[Excerpts from a dataset]
★ ★ ★

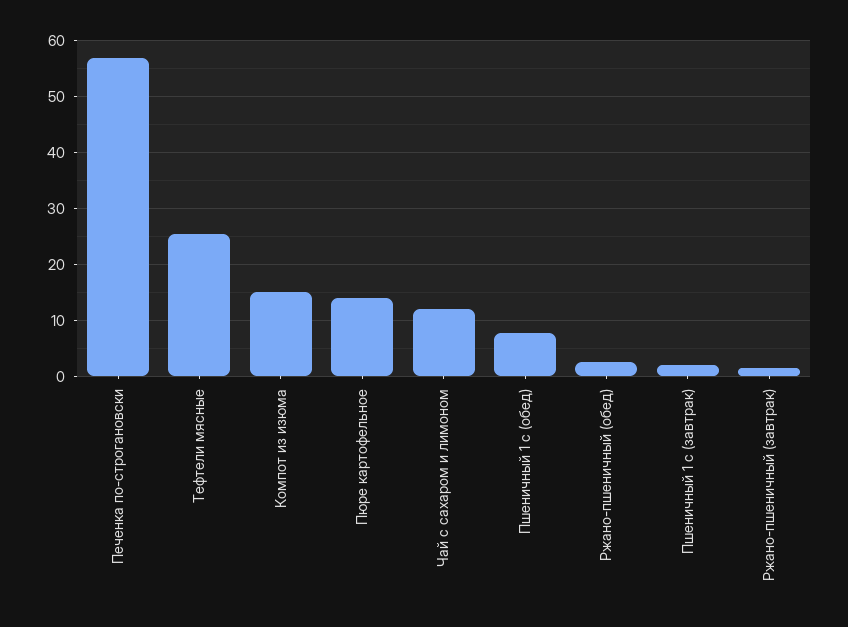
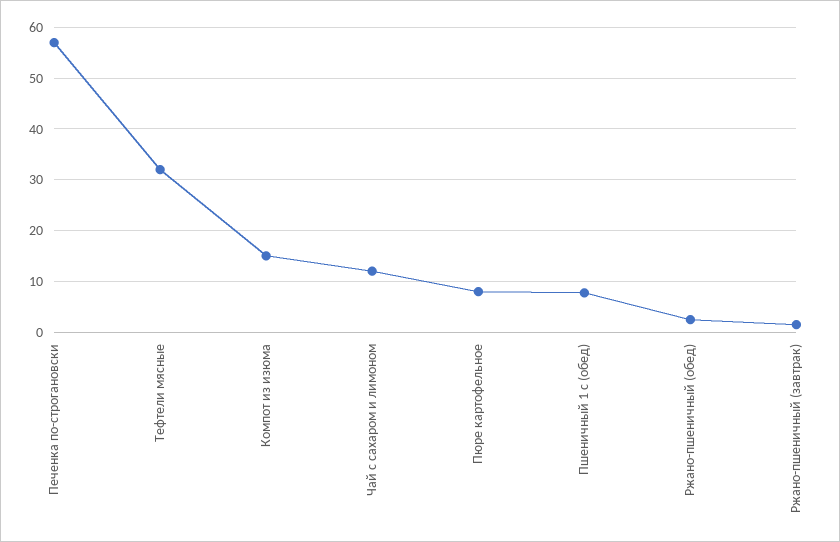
  {
    "Печенка по-строгановски": 56,
-   "Тефтели мясные": 26,
+   "Тефтели мясные": 32,
    "Компот из изюма": 16,
-   "Пюре картофельное": 14,
+   "Пюре картофельное": 8,
    "Чай с сахаром и лимоном": 12,
    "Пшеничный 1 с (обед)": 8,
    "Ржано-пшеничный (обед)": 2,
-   "Пшеничный 1 с (завтрак)": 2,
    "Ржано-пшеничный (завтрак)": 2
  }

★ ★ ★

» To-do item
Write out the records in full and exactly, omitting the pictures they hold.

» Response to this exercise
  {
    "Печенка по-строгановски": 56,
-   "Тефтели мясные": 26,
+   "Тефтели мясные": 32,
    "Компот из изюма": 16,
-   "Пюре картофельное": 14,
+   "Пюре картофельное": 8,
    "Чай с сахаром и лимоном": 12,
    "Пшеничный 1 с (обед)": 8,
    "Ржано-пшеничный (обед)": 2,
-   "Пшеничный 1 с (завтрак)": 2,
    "Ржано-пшеничный (завтрак)": 2
  }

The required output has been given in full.